赵姝铉这句话的尾音还未落下,柔儿就陡然起身,激动道:“能……”
柔儿的脑袋突然空白了片刻,眼泪就是夺眶而出,半晌后,回神过来她立即跪倒在地上,哀求道:“赵小姐,千万别伤害我弟弟,他还小,他才十二岁……”
赵姝铉却似乎不为所动,神色淡然的看着跪倒在自己脚下的女子。“我不仅不会伤害他,也不会伤害你,你只需要按我说的去做便可。”
柔儿使劲点头,颤抖着手将信件塞进里衣之中,忙道:“赵小姐需要我做什么,直说吧。”
眼前的姑娘虽然胆怯孱弱,但骨子里却透露着一股硬劲,好像她无论面临了多么可怕的事情,只要心中的那一股执着还在,就能支撑她坚定的走下去。
赵姝铉手中握着的就是她心里头最后的一股执着,那股执着便是她的弟弟。
赵姝铉眸中闪过一丝冷意,“我已经给你备好了马车,等会我会派人护送你去安南茶庄,到了那里,自然会有人带你去见一个人。”
“见谁?”
赵姝铉微眯起双眸,回道:“安南茶庄庄主,裴永贵,你只需向他表明你的身份,他应该会对你很感兴趣。”
柔儿拭去眼泪,满是困惑的望着赵姝铉。
赵姝铉微微沉吟了一下,解释道:“你是杀人案唯一的证人,而这位庄主将是这场案子翻案的关键所在。”
柔儿似懂非懂地点了点头,也不知道到底是听懂了还是没懂。
作为一枚棋子,所该知道的东西也就到此为止,赵姝铉不打算再作解释,于是直截了当的吩咐道:“见了此人,一五一十的道出真相便可。”赵姝铉顿了一顿,又补充说,“事成之后,我也会派人接应你,你只需在离开之前将那封信亲手交到茶庄庄主手中便可。”
“好……那事成之后……”柔儿的话只说了一半便止住。
赵姝铉会心一笑,允诺道:“届时,你弟弟自然会与你相见,姑娘大可放心。”
听赵姝铉这样回复,柔儿才稍稍宽了些心,但心中的忧虑仍是没有完全消去,她没再刻意回避赵姝铉的目光,直晃晃的向她看了过去,她投去的目光像是在使劲地寻找自己想要的某样东西。

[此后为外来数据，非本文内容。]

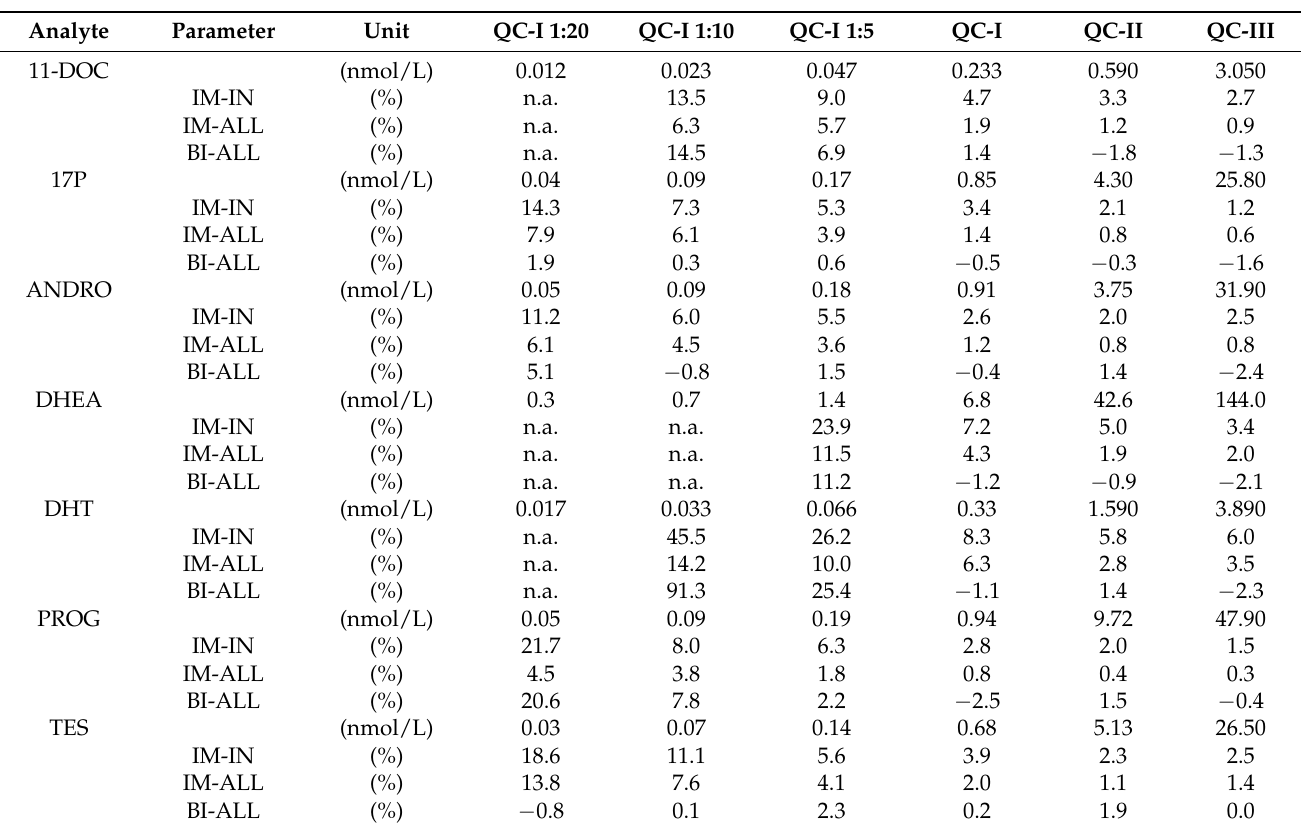
Table 1. Average intraday (IM-ALL) and total interday (IM-IN) imprecision and average interday bias (BI-ALL) calculated for every QC level of 11-deoxycorticosterone (11-DOC), 11-deoxycortisol (11-DF), 17-OH-progesterone (17P), 21-deoxycortisol (21-DF), androstenedione (ANDRO), aldos- terone (ALDO), corticosterone (CC), cortisol (CL), cortisone (CN), dehydroepiandrosterone (DHEA), dehydroepiandrosterone sulfate (DHEAS), dihydrotestosterone (DHT), estradiol (E2), progesterone (PROG), and testosterone (TES). QC-I 1:20, QC-I 1:10, and QC-I 1:5 are dilutions of QC-I and were included for confirmation of pre-estimated LLOQs. Number of samples: 9 times 5 for intraday imprecision, 45 for interday imprecision, and bias per QC level. Dilution levels below the predefined LLOQ were not analyzed (n.a.).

赵姝铉任凭她就那样看着自己,也不说话,只是浅浅笑着,气氛一度凝滞。
半晌后,跪拜在地的女子才吐出一字:“好。”
“你起来吧,马车已经在外边等候多时。”赵姝铉说到这里,又从腰带里掏了个绣花锦囊出来,递到柔儿眼前,“这是为不得已之时用来防身之物,里面装着的是有毒的药粉。”